How States Provide Cities with General Revenue
Municipal governments in the United States generate revenues from their own sources (their authority to charge for services and collect taxes); other governments (intergovernmental revenue); and, by issuing debt or borrowing (typically for fixed assets). This report focuses on the state portion of intergovernmental revenue, and, excludes the federal aid. In 2017, state governments contributed $83.8 billion to municipalities’ total general revenues of $491.4 billion (excluding debt), or, approximately 17 percent of municipal general revenues. Most state aid is dedicated to specific functions and purposes, and, some state aid is for general or unrestricted purposes. Unrestricted state aid amounted to 3 percent of total municipal general revenue, or, $15.6 billion in 2017. Yet, states vary widely in the design of unrestricted state aid programs, and, some do not offer unrestricted state aid at all. In fact, in only eight states did unrestricted state aid account for at least 10 percent of municipalities’ total general revenues.
While the design of state aid programs varies, there are three common approaches for distributing funds to municipalities. These common approaches are:
- origin of taxation or consumption (also referred to as “situs-based”), which effectively means that the state is the collection agent, thereby reducing administrative costs for local governments, and, transfers funds to municipalities;
- population, which implicitly redistributes funds without regard to the municipality’s or residents’ needs, nor to the municipality’s or residents’ contribution; and
- equalization or needs-based, which explicitly redistributes funds for the express purpose of providing a floor of revenue to each municipality, or, to more equitably distribute resources among all municipalities.
Unrestricted aid programs are also often one of two types: “lump-sum” (which is shared state revenue without regard to the revenue source); and, “tax earmarking” (which is a specific revenue source that is shared with municipalities). Twelve states provide “lump-sum program” support, amounting to $59.35 per capita (median value) to municipalities, or, the equivalent of 2.8 percent of total municipal revenue.

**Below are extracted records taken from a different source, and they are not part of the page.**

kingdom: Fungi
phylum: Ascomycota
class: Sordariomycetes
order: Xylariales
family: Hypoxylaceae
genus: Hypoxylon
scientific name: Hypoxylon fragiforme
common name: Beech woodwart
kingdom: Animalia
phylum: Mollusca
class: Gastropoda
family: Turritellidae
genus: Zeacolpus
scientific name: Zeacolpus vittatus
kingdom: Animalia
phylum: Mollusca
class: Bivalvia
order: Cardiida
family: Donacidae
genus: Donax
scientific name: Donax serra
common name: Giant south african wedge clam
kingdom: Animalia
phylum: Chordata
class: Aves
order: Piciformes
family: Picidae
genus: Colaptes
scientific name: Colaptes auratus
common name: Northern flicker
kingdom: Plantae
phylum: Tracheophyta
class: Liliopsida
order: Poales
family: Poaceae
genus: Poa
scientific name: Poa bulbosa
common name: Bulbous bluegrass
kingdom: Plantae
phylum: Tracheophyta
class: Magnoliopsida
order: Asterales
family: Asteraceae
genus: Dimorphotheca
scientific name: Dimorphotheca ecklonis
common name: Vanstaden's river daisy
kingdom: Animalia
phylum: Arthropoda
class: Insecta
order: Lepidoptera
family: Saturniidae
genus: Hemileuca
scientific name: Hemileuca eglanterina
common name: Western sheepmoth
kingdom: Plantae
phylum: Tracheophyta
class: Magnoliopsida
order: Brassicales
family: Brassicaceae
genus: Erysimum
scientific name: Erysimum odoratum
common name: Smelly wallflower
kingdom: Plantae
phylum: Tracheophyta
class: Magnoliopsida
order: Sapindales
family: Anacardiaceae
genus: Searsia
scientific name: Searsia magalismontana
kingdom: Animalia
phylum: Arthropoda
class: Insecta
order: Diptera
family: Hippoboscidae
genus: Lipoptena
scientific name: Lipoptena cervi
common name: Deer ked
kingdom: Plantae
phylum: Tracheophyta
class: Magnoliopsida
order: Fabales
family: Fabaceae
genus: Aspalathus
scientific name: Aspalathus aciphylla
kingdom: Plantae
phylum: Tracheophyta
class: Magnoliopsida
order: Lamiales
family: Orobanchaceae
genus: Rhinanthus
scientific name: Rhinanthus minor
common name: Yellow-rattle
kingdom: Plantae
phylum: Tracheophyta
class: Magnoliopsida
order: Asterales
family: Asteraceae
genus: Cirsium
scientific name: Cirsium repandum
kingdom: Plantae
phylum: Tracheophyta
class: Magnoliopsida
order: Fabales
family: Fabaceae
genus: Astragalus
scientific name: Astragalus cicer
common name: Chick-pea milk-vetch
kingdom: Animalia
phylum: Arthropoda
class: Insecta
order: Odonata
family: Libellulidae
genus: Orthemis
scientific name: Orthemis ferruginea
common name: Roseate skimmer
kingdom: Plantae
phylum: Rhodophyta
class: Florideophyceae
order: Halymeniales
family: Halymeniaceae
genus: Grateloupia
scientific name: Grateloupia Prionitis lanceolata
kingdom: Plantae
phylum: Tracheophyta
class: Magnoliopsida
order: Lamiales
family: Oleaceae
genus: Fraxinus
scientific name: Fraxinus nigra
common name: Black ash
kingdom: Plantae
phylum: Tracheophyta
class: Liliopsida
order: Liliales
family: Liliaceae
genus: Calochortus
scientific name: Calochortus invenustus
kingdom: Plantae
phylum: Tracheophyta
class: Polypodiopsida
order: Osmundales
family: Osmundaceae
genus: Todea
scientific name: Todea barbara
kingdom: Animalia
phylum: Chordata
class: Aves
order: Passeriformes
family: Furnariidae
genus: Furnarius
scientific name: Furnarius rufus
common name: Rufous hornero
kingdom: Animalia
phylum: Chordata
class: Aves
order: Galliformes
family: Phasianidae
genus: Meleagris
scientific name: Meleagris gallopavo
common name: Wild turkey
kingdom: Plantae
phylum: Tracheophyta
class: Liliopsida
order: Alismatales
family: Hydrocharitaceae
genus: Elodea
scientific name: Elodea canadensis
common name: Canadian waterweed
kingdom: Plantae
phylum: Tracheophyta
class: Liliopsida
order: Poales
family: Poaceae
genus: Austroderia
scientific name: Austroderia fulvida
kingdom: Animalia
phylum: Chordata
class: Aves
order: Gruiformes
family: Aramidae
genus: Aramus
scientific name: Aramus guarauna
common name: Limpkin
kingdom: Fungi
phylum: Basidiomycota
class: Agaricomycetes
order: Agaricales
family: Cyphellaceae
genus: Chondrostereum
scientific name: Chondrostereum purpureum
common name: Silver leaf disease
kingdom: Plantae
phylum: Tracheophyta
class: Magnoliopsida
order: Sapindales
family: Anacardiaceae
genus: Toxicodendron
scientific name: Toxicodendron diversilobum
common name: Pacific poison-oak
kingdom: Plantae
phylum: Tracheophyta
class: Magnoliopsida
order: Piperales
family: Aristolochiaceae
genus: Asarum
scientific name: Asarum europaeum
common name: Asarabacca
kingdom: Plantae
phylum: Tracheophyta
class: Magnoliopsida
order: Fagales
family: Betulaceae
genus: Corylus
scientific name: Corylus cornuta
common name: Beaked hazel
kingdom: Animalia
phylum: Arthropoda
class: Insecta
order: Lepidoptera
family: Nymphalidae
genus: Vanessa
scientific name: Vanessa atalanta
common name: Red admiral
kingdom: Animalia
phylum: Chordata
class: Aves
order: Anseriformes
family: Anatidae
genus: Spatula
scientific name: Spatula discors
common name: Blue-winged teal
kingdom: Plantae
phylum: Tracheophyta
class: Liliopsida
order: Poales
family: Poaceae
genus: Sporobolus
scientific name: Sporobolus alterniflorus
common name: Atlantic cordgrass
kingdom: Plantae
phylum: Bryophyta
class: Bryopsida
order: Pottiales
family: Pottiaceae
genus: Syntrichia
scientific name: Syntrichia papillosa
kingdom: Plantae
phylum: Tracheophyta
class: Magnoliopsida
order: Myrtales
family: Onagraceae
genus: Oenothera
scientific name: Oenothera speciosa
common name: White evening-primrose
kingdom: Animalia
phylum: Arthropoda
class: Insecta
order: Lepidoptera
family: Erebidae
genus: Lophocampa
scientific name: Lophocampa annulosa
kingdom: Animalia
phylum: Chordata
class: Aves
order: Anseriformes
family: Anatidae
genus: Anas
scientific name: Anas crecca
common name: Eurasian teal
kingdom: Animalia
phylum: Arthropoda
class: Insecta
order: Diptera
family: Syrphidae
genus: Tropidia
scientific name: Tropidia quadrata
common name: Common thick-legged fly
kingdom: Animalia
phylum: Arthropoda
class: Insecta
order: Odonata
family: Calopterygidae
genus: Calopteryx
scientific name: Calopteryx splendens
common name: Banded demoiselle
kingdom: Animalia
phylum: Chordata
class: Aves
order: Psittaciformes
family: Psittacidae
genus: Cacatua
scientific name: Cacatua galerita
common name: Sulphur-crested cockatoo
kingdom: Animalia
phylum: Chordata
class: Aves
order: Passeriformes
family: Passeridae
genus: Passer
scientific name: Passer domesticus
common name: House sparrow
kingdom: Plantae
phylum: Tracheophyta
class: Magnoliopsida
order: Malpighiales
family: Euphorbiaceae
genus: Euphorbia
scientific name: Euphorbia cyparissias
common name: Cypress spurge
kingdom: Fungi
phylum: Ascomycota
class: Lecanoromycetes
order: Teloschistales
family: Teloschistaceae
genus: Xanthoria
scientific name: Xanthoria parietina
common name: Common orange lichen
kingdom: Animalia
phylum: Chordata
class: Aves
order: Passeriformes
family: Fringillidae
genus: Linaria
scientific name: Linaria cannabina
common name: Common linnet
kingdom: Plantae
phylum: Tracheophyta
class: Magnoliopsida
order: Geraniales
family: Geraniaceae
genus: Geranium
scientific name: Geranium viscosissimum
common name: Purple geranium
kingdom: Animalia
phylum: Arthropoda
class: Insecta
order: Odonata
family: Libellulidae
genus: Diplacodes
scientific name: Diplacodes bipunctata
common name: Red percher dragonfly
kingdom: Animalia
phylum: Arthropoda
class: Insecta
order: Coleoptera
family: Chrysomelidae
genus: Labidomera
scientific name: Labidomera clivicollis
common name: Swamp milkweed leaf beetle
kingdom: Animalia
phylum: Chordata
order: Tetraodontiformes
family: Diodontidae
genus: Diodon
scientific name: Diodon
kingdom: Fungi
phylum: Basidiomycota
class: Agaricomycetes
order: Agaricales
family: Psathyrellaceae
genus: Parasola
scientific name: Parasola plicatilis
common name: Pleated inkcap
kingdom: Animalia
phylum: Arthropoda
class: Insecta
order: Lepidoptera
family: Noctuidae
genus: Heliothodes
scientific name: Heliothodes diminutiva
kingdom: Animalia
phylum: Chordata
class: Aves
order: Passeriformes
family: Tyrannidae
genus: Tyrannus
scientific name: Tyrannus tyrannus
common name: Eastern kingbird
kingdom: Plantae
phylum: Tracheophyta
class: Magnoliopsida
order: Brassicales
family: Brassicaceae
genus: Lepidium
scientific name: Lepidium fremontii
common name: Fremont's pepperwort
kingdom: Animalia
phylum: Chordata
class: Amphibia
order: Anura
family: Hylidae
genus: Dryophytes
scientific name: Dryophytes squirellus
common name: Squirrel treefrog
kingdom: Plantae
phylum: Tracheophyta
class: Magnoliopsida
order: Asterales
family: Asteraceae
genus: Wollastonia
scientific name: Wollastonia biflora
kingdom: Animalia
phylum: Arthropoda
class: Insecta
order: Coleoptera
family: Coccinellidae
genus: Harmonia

Twenty-six states provided “tax earmarking” support for municipalities in 2017, amounting to $41.28 per capita (median) to municipalities, or, the equivalent of 2.9 percent of municipal revenue. Only 14 states, however, share income and general sales tax revenue with municipalities, and, of those two taxes, it is most common for general sales tax revenue to be shared. Three states (Arizona, Illinois, and Tennessee) earmark both a portion of their income and sales tax collections to municipal governments as unrestricted aid.
Between 2007 and 2017, a time period that included the Great Recession, real, per-capita state aid decreased by 22 percent. Among the 26 tax earmarking states, the median amount of aid decreased the most in the first several years of the Great Recession, between 2007 and 2012, by 10 percent (and remained flat between 2012 and 2017), indicating that declines in aid were mainly attributable to the economic downturn. In contrast, for the 12 lump-sum states, median aid fell more sharply in the 2012 to 2017 period by 11 percent (and declined by 6 percent between 2007 and 2012). This lagged effect suggests that, unlike the tax earmarking states that experienced declines in state aid due to the declining economic position of the state, state governments in lump-sum states took legislative action to reduce state aid.
This report provides a deep look at the policies and laws concerning unrestricted state aid to municipalities, and, describes the range of contemporary state grant programs in the 50 states. Also included are additional details on state aid in ten case-study states: Arizona; Florida; Idaho; Illinois; Minnesota; Montana; Nevada; North Carolina; Tennessee; and Wisconsin.